Brittany Todd shares with us her mad life skills for the Sum of Your Business. She’s been capturing memories for folks for nearly seven years through Photography by Brittany, and gives us the low-down on home office vs. downtown office.

I had the pleasure of interviewing some super rad female mountain bikers from all around the Driftless Region – from Lake Mills to Minneapolis to La Crosse, and right here in Decorah. I am seriously inspired and can’t wait to hit the trails. For real. Plus, I learned some really cool info about high school cycling leagues and hope I can get Roxie interested some day!

The ever-talented Kristin Anderson is back again with an awesome paper project: rad awards. You can give these to the women (or men, or kids, or grandparents) in your life at any point. Congratulate them on passing a test, or for totally adulting, or being the best friend ever. Just have fun.

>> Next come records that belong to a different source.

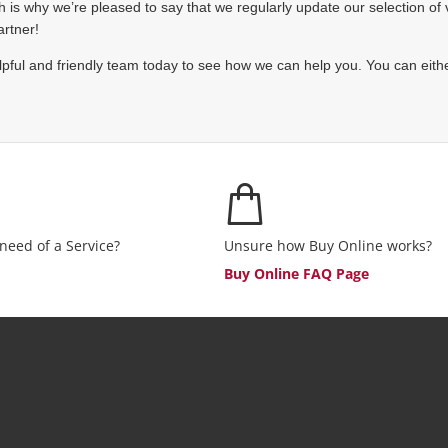
is why we’re pleased to say that we regularly update our selection of ve
artner!
pful and friendly team today to see how we can help you. You can eithe
 need of a Service?
Unsure how Buy Online works?
Buy Online FAQ Page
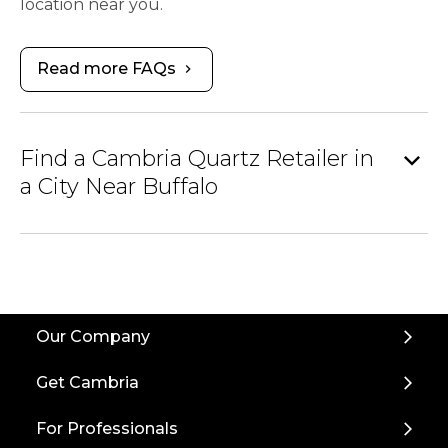
location near you.
Read more FAQs
chevron_right
expand_more
Find a Cambria Quartz Retailer in
a City Near Buffalo
Our Company
Get Cambria
For Professionals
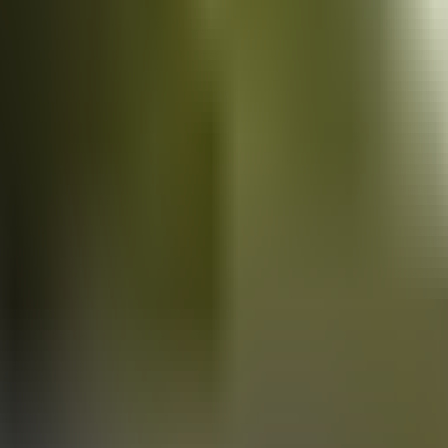
Vans
for sale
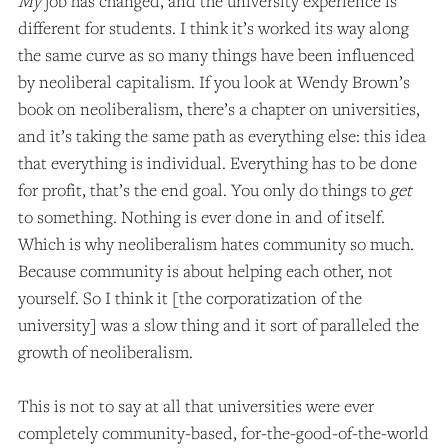
My
job has changed, and the university experience is
different for students. I think it’s worked its way along
the same curve as so many things have been influenced
by neoliberal capitalism. If you look at Wendy Brown’s
book on neoliberalism, there’s a chapter on universities,
and it’s taking the same path as everything else: this idea
that everything is individual. Everything has to be done
for profit, that’s the end goal. You only do things to
get
to something. Nothing is ever done in and of itself.
Which is why neoliberalism hates community so much.
Because community is about helping each other, not
yourself. So I think it [the corporatization of the
university] was a slow thing and it sort of paralleled the
growth of neoliberalism.
This is not to say at all that universities were ever
completely community-based, for-the-good-of-the-world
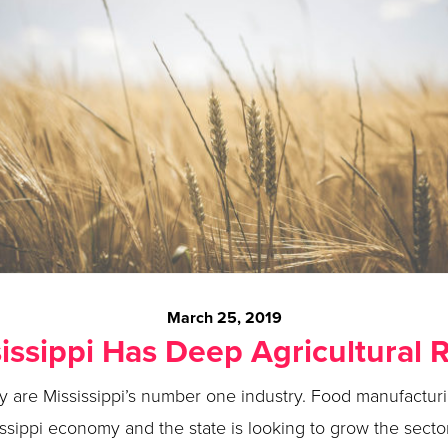
March 25, 2019
issippi Has Deep Agricultural 
ry are Mississippi’s number one industry. Food manufactu
issippi economy and the state is looking to grow the secto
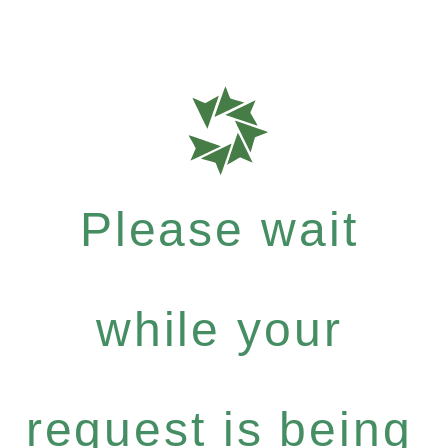
Please wait
while your
request is being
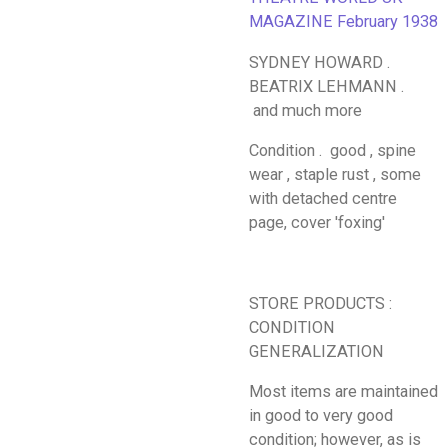
MAGAZINE February 1938
SYDNEY HOWARD .
BEATRIX LEHMANN .
and much more
Condition . good , spine
wear , staple rust , some
with detached centre
page, cover 'foxing'
STORE PRODUCTS :
CONDITION
GENERALIZATION
Most items are maintained
in good to very good
condition; however, as is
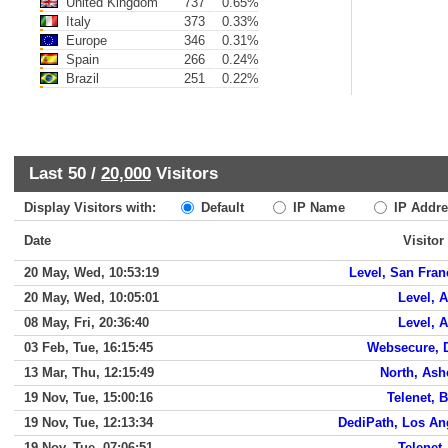
United Kingdom
737
0.65%
Italy
373
0.33%
Europe
346
0.31%
Spain
266
0.24%
Brazil
251
0.22%
Last 50 /
20,000
Visitors
Display Visitors with:
Default
IP Name
IP Addre
Date
Visitor
20 May, Wed, 10:53:19
Level, San Fran
20 May, Wed, 10:05:01
Level, A
08 May, Fri, 20:36:40
Level, A
03 Feb, Tue, 16:15:45
Websecure, 
13 Mar, Thu, 12:15:49
North, Ash
19 Nov, Tue, 15:00:16
Telenet, 
19 Nov, Tue, 12:13:34
DediPath, Los An
19 Nov, Tue, 07:06:51
Telenet,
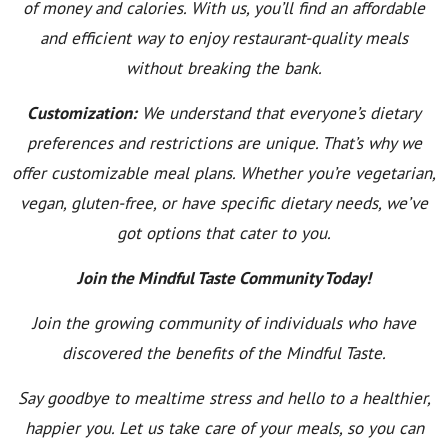
of money and calories. With us, you’ll find an affordable
and efficient way to enjoy restaurant-quality meals
without breaking the bank.
Customization:
We understand that everyone’s dietary
preferences and restrictions are unique. That’s why we
offer customizable meal plans. Whether you’re vegetarian,
vegan, gluten-free, or have specific dietary needs, we’ve
got options that cater to you.
Join the Mindful Taste Community Today!
Join the growing community of individuals who have
discovered the benefits of the Mindful Taste.
Say goodbye to mealtime stress and hello to a healthier,
happier you. Let us take care of your meals, so you can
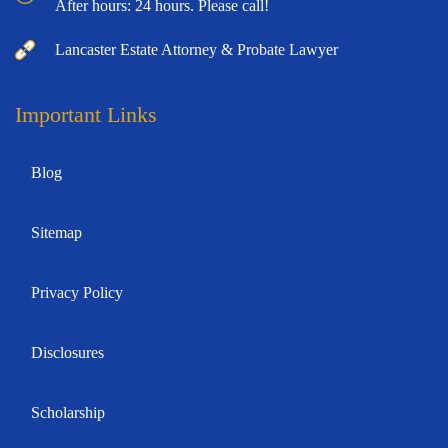
After hours: 24 hours. Please call!
Lancaster Estate Attorney & Probate Lawyer
Important Links
Blog
Sitemap
Privacy Policy
Disclosures
Scholarship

Kristine Jepsen writes about Hannah Breckbill and Humble Hands Farm. They overcame last year’s flood and are now planting the seeds for not only their farm, but community growth too.

And Sara Friedl-Putnam interviewed Decorah native and now New York-living pastry chef Anna Bolz. Anna works at renowned restaurant, Per Se, where she concocts desserts of amazing levels of deliciousness.

In the “empower my girl” category, I put together an infographic to offer us some ideas – from reading books by awesome female authors to just being confident in yourself.

Of course, our probituary, Sarah Andersen, is an inspiring woman too – I just loved her story. Plus, throughout the whole magazine are wonderful short stories submitted by all you lovely readers. Yep, you shared tales about inspiring women in your lives, and we got them all bundled up like little love notes. Just thinking about them makes me happy!

So enjoy, my friends. Say “Happy Women’s Day” March 8. Say “Thanks” to your mom. Say, “You’re amazing,” to your wife, partner, or best friend. Every day, let’s work to bring more light into the world, like a burgeoning spring season. After a while, you’ll realize – one day – that it’s 7 pm… and it’s still light out.